PP PENGAWASAN PRAMUKA
MAJELIS PEMBIMBING
PUSDIKLATCAB
PENGEMBANGAN GUDEP PERGURUAN TINGGI
KECAKAPAN PRAMUKA
PP KARANG PAMITRAN
PP GLADIAN PINSAT
PP GLADIANPINSAT REGU

Demikian yang dapat saya Upload kali, tapi masih banyak yang belum saya tampilkan. untuk yang lain dapat saya tampilkan besok pada episode berikutnya. jangan lupa beri komennya.

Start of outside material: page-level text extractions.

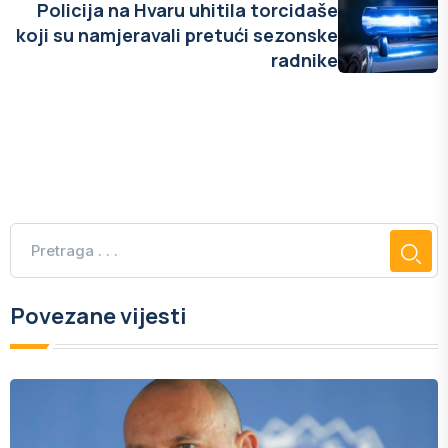
Policija na Hvaru uhitila torcidaše
koji su namjeravali pretući sezonske
radnike
Povezane vijesti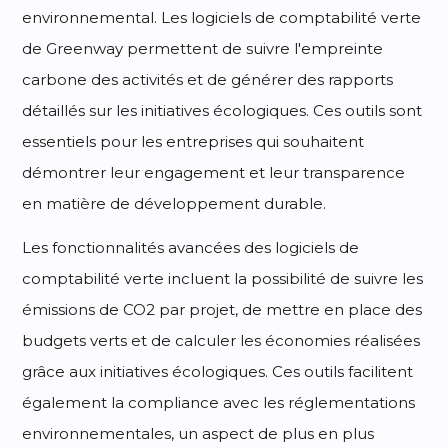
environnemental. Les logiciels de comptabilité verte
de Greenway permettent de suivre l'empreinte
carbone des activités et de générer des rapports
détaillés sur les initiatives écologiques. Ces outils sont
essentiels pour les entreprises qui souhaitent
démontrer leur engagement et leur transparence
en matière de développement durable.
Les fonctionnalités avancées des logiciels de
comptabilité verte incluent la possibilité de suivre les
émissions de CO2 par projet, de mettre en place des
budgets verts et de calculer les économies réalisées
grâce aux initiatives écologiques. Ces outils facilitent
également la compliance avec les réglementations
environnementales, un aspect de plus en plus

READ MORE - DOWNLOAD PRAMUKA
READ MORE -
Biografi dan Profil Tokoh TerkenalRumah Yatim, Anak Yatim, Panti Yatim, Panti Asuhan, Panti Sosial, Rumah Zakat, Dompet Dhuafa, Baitul Maal, Sedekah, Zakat, Infaq, Wakaf, Hibah, Donatur, Badan, Amil Zakat, Lembaga Amil Zakat, Dompet Peduli, Pondok Yatim, Pecinta YatimToko Online Aksesoris wanita no.1 di Indonesia-Aini's CollectionFree automatic backlinks exchangeAuto Backlink Gratis Indonesia : AUTO BACKLINK Teralis, Railing Tangga, Railing Balkon, Kanopi, Pintu Besi, Pintu Pagar, Pagar Besi, Pintu Garasi, Tangga BesiALAT BANTU SEX- OBAT KUATDaftar PTC Indonesia pilihan yang selalu membayar Ptc indonesia terbaru,ptc indonesia terpercaya,daftar ptc terpercaya,list ptc indonesia terpercaya,situs ptc indonesia yang bisa dipercaya Free Automatic Backlinks ExchangesFree Automatic Backlinks ExchangesFree Automatic Backlinks ExchangesAqillah Aziz indian classifieds, india classified ads, free classified ads, buy sell free classifieds from india, classified yellow pages, indian ads, post free ads, indian advertisements, free advertising, post sell ads, post buy ads, free job postings, free matrimonial ads, car classifieds, auto classifieds, used stuff, local ads, ads for sale, local classifieds india, click india, property for sale, sell used cars, education institutes, travel deals, mumbai real estate, new delhi restaurants, hotels in bangalore, online classifieds india, buy sell free classifieds, online ads, free ads, indian ads, where can i post free ads, post free business ads, post free employment ads, free online ads posting, how to post free ads, post free banner ads, post free ads internet, free business advertising, local classified ads, free internet classified ads, post free dog ads, placing free ads online, free online advertising sites, where to place free classified ads, used cars classified ads, submit free classified ads, sites to post ads for free, kijiji, free classifieds nyc, post free classified ads no registration, sell car free ads, free online advertising sites, autos, ads for, one india, free classifieds in keralagrahafenomenahati. ALBUM KELUARGA H.M SOEKARNO Rt.04/03 PATIKRAJADownload Mp3 Lagu Religi Mawar Biru Keris adalah budaya asli Indonesia BACKLINK OTOMATIS GRATIS Fenomena Hati . download-aplikasi-gratisbanyumas Pustaka Link Fenomena Hati download-aplikasi-gratisbanyumasdownload-aplikasi-gratisbanyumasSAHABAT UNGU Ciptaan Terbaik Tuhan
Ratu Galunggungarinmawarbirukita download-aplikasi-gratisbanyumas
Kumpulan Artikel Islamiperjalananjihad Daftar Lagu Islami Desa Patikraja. Solusi hosting gratis dari Google Code CHANNEL---TV---DESA PATIKRAJA 10 000 000 Backlinks. 10 000 000 Backlinks. Bunda Watie  Link Exchange/Tukar Link. Media-Aisah Bella  Arin Mawar Rindu (Puisi Biru)Link Exchange/Tukar Link. CHANNEL---TV---Ugiarti Pratiwi AISAH BELLA Exchange/Tukar Link. CHANNEL---TV---AISAH BELLA  Bunda Watie  Link Exchange/Tukar Link. Majalah Roro Mendot  cewek cantik Indonesia   Arin Mawar Rindu (Puisi Biru)Link Exchange/Tukar Link. Bunda Watie  Link Exchange/Tukar Link. NYAI Roro Mendot-AISAH BELLA  AISAH BELLA Exchange/Tukar Link.